Question

How do you integrate\[\dfrac{1}{{{x}^{2}}+x}\]?

Answer 1

Hint: This question is from the topic of integration of chapter calculus. In this question, we are going to use this formula: \[\int{\dfrac{1}{x}dx}=\ln x\]. During solving this question, first we will make the term \[\dfrac{1}{{{x}^{2}}+x}\] in simplest form, we can do the integration easily. After converting the term in simplest form, we will use the formula that we have seen in above. After that, we will arrange the term and find the integration.

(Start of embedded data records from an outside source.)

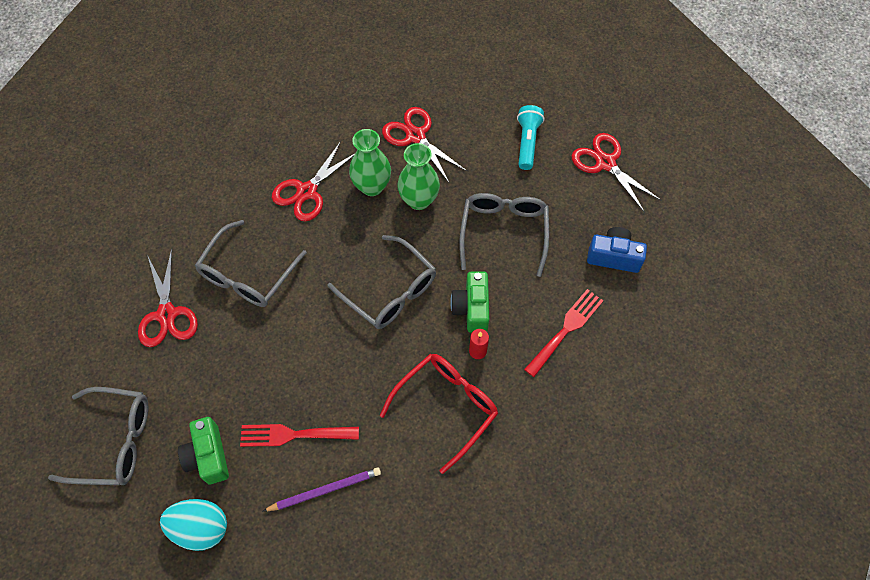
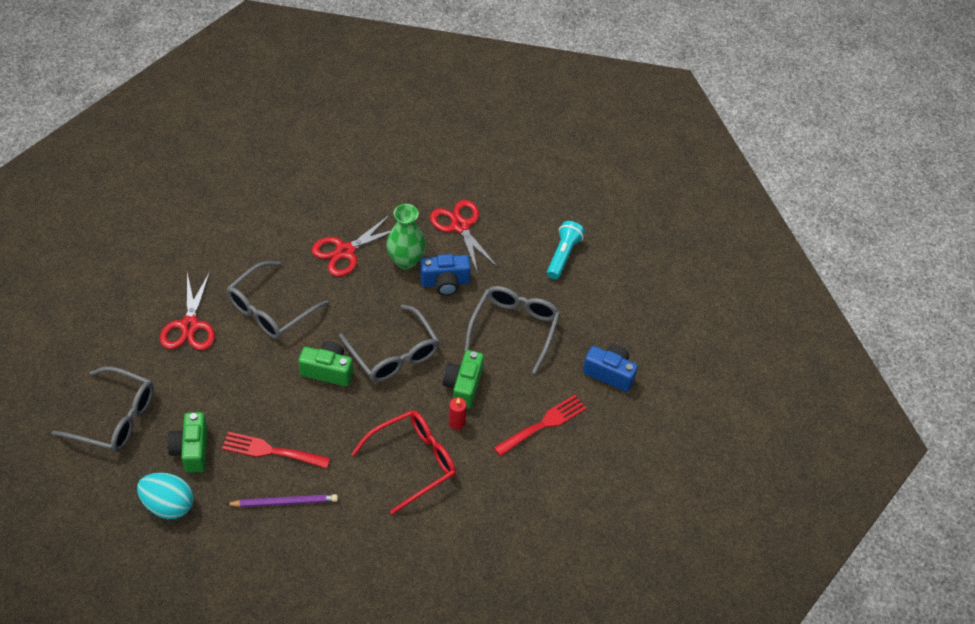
camera: 10 degrees right, 10 degrees down
(327, 328) = (328, 371): none -> green camera
(419, 200) = (445, 282): green vase -> blue camera
(605, 163) = (630, 290): red scissors -> none

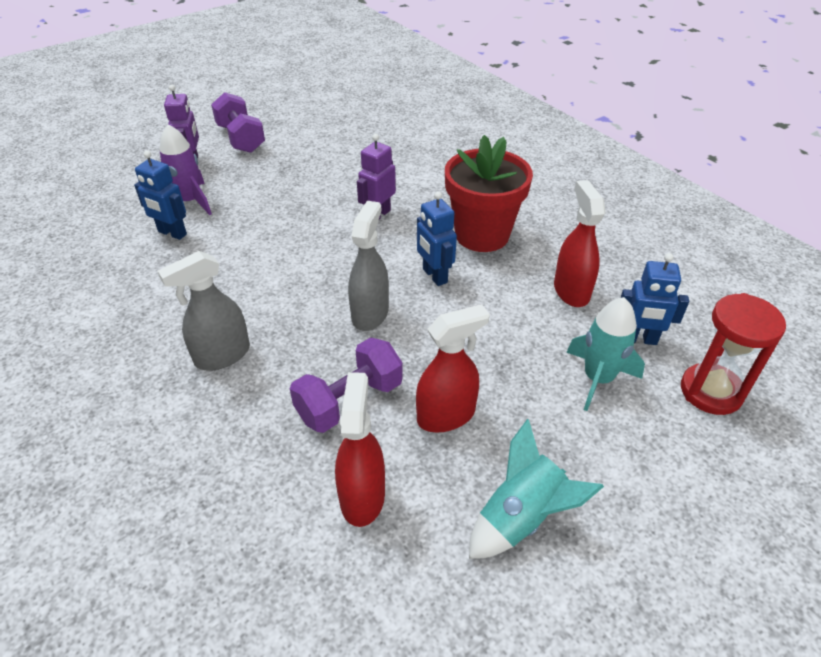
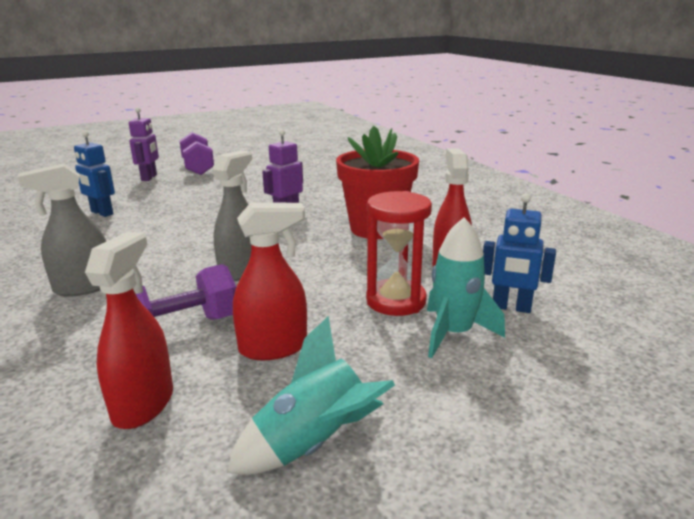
camera: 10 degrees right, 20 degrees down
(190, 201) = (130, 197): purple rocket -> none
(434, 276) = (317, 251): blue robot -> none
(711, 391) = (585, 355): red hourglass -> red hourglass (396, 301)

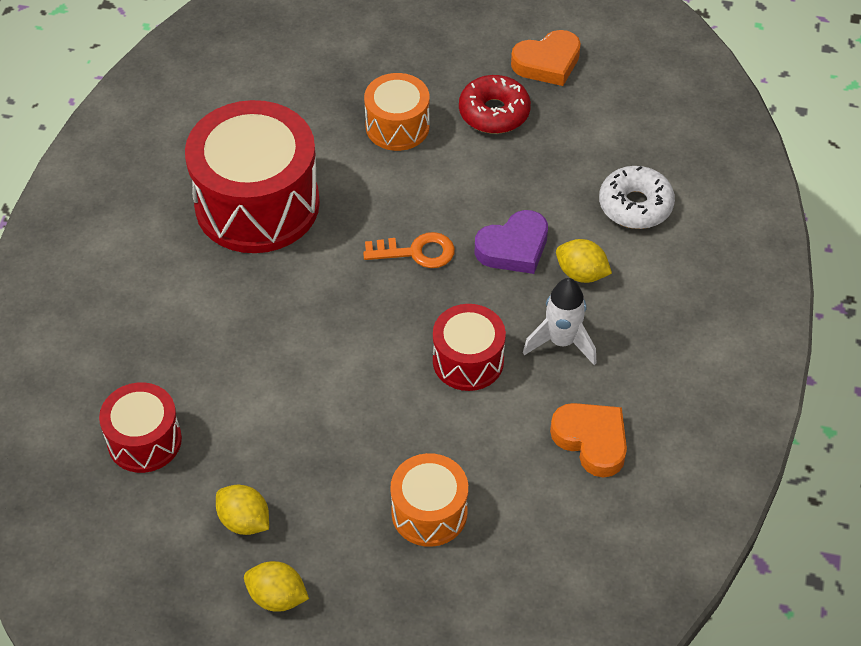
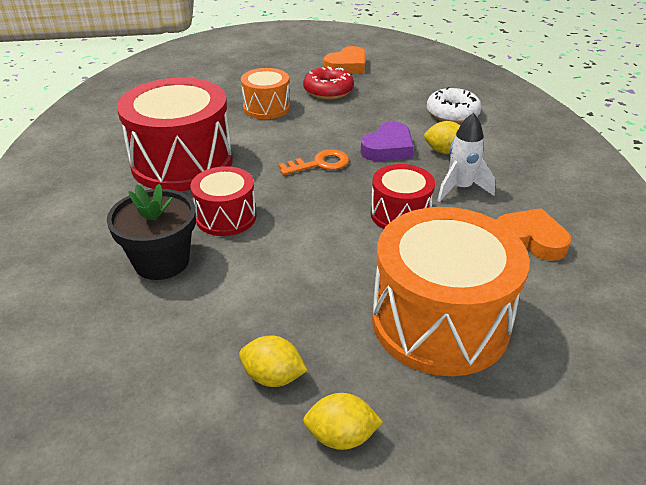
camera: 20 degrees left, 15 degrees down
(144, 440) = (143, 337): red drum -> red drum (226, 217)
(188, 351) = (161, 261): none -> black flower pot
(429, 512) = (440, 322): orange drum -> orange drum, size x1.87

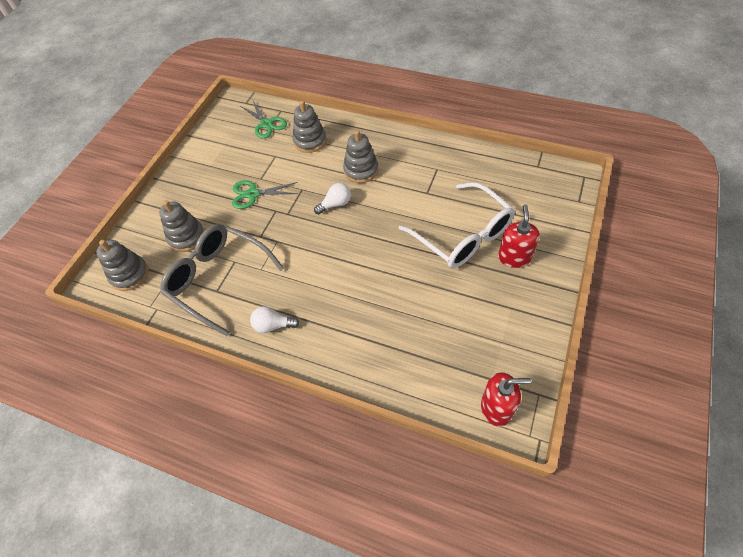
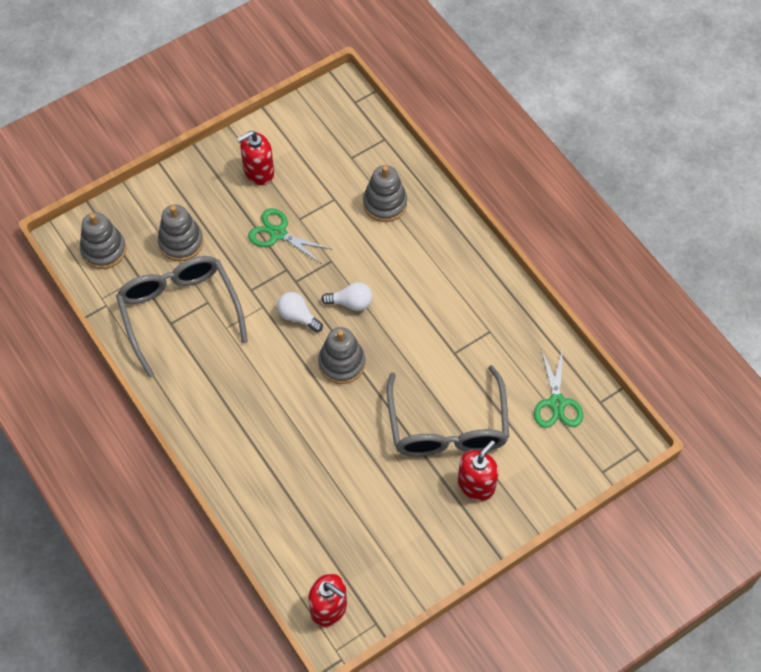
camera: 30 degrees right, 5 degrees up
(211, 168) = (258, 172): none -> red soap dispenser
(266, 124) = (356, 148): green scissors -> green scissors (557, 403)
(273, 325) = (196, 395): white light bulb -> white light bulb (298, 316)
(361, 170) = (409, 278): grey stacking toy -> grey stacking toy (342, 363)
(463, 235) = (447, 427): white glasses -> grey glasses

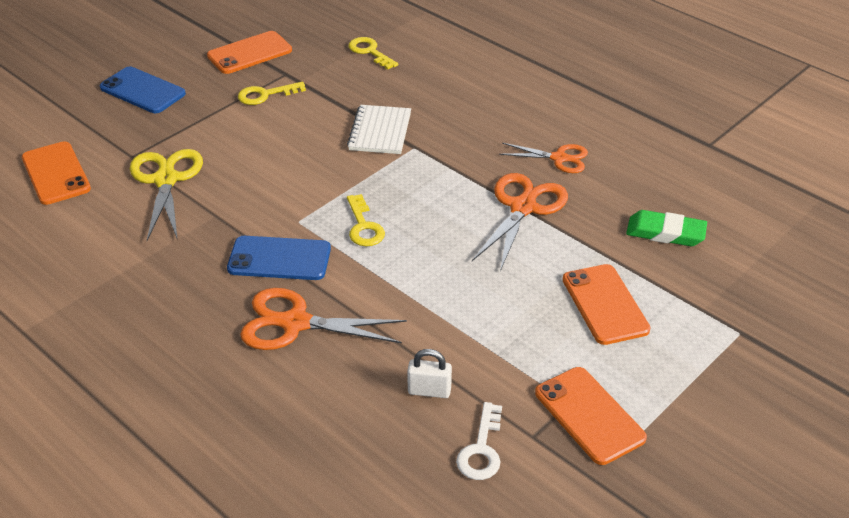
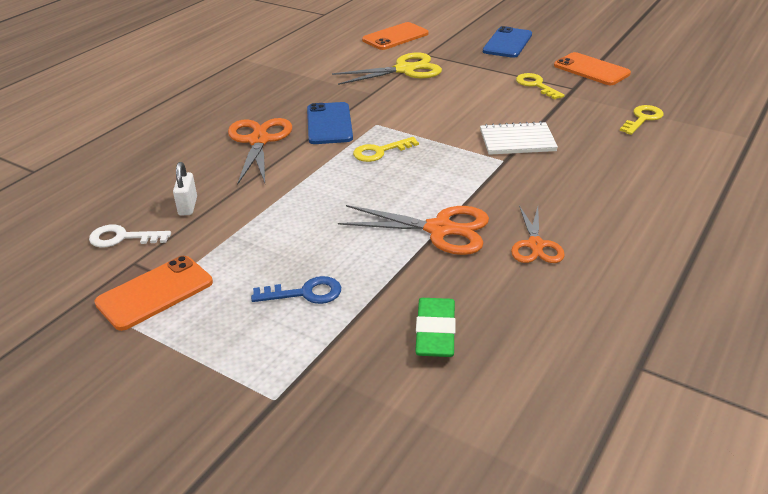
camera: 80 degrees right, 5 degrees down
(605, 304) = (305, 293): orange phone -> blue key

Complete step-by-step answer:
Let us solve this question.
In this question, we have asked to integrate the term\[\dfrac{1}{{{x}^{2}}+x}\].
Before integrating the term\[\dfrac{1}{{{x}^{2}}+x}\], let us recall a formula that we are going to use here for the integration. The formula for integration is:
\[\int{\dfrac{1}{x}dx}=\ln x+C\], where C is the constant
Let, \[I=\int{\left( \dfrac{1}{{{x}^{2}}+x} \right)dx}\]
 Now, we write the term \[\dfrac{1}{{{x}^{2}}+x}\] in simple form to make the integration easier
We can write
\[\Rightarrow I=\int{\left( \dfrac{1}{{{x}^{2}}+x} \right)dx}=\int{\left( \dfrac{1}{x\left( x+1 \right)} \right)dx}\]
The above equation can also be written as
\[\Rightarrow I=\int{\left( \dfrac{x+1-x}{x\left( x+1 \right)} \right)dx}\]
We can write the above equation as
\[\Rightarrow I=\int{\left( \dfrac{x+1}{x\left( x+1 \right)}-\dfrac{x}{x\left( x+1 \right)} \right)dx}\]
The above equation can also be written as
\[\Rightarrow I=\int{\left( \dfrac{1}{x}-\dfrac{1}{x+1} \right)dx}\]
The above equation can also be written as
\[\Rightarrow I=\int{\dfrac{1}{x}dx}-\int{\dfrac{1}{x+1}dx}\]
Using the formula of integration \[\int{\dfrac{1}{x}dx}=\ln x\] here, we get
\[\Rightarrow I=\ln x-\ln (x+1)+C\]
As we know that, \[\ln \dfrac{a}{b}=\ln a-\ln b\]. So, using this in the above equation, we get
\[\Rightarrow I=\ln \dfrac{x}{x+1}+C\]
Hence, we get that integration of the term \[\dfrac{1}{{{x}^{2}}+x}\] is \[\ln \dfrac{x}{x+1}+C\]

Note: For solving this type of question, we should have a better knowledge in integration. And, also we should know the formulas of integration. So that we can solve this type of question easily. Remember the formula for integration like: \[\int{\dfrac{1}{x}dx}=\ln x+C\] for solving this type of question easily. And, also don’t forget the formula of logarithms like \[\ln \dfrac{a}{b}=\ln a-\ln b\].
We have an alternate method to solve this question.
We can solve this question using a partial fraction method.
In this method, we will have to decompose the term \[\dfrac{1}{{{x}^{2}}+x}\].
Let us decompose that term.
\[\dfrac{1}{{{x}^{2}}+x}=\dfrac{1}{x\left( x+1 \right)}=\dfrac{A}{x}+\dfrac{B}{x+1}\]
The above equation can also be written as
\[\Rightarrow 1=\dfrac{A\left( x\left( x+1 \right) \right)}{x}+\dfrac{B\left( x\left( x+1 \right) \right)}{x+1}\]
We can write the above equation as
\[\Rightarrow 1=A\left( x+1 \right)+Bx\]
We can write the above equation as
\[\Rightarrow 1=A+Ax+Bx\]
The above equation can also be written as
\[\Rightarrow 1=A+\left( A+B \right)x\]
Now, comparing the coefficients of x and constant, we get
A=1 and A+B=0
So, we get that A=1 and B=-1
So, we can say that the term\[\dfrac{1}{{{x}^{2}}+x}\] can also be written as \[\dfrac{1}{x}+\dfrac{\left( -1 \right)}{x+1}\] which can also be written as \[\dfrac{1}{x}-\dfrac{1}{x+1}\].
So, from here we have integrated the term in the above solution. Hence, one can take reference from there.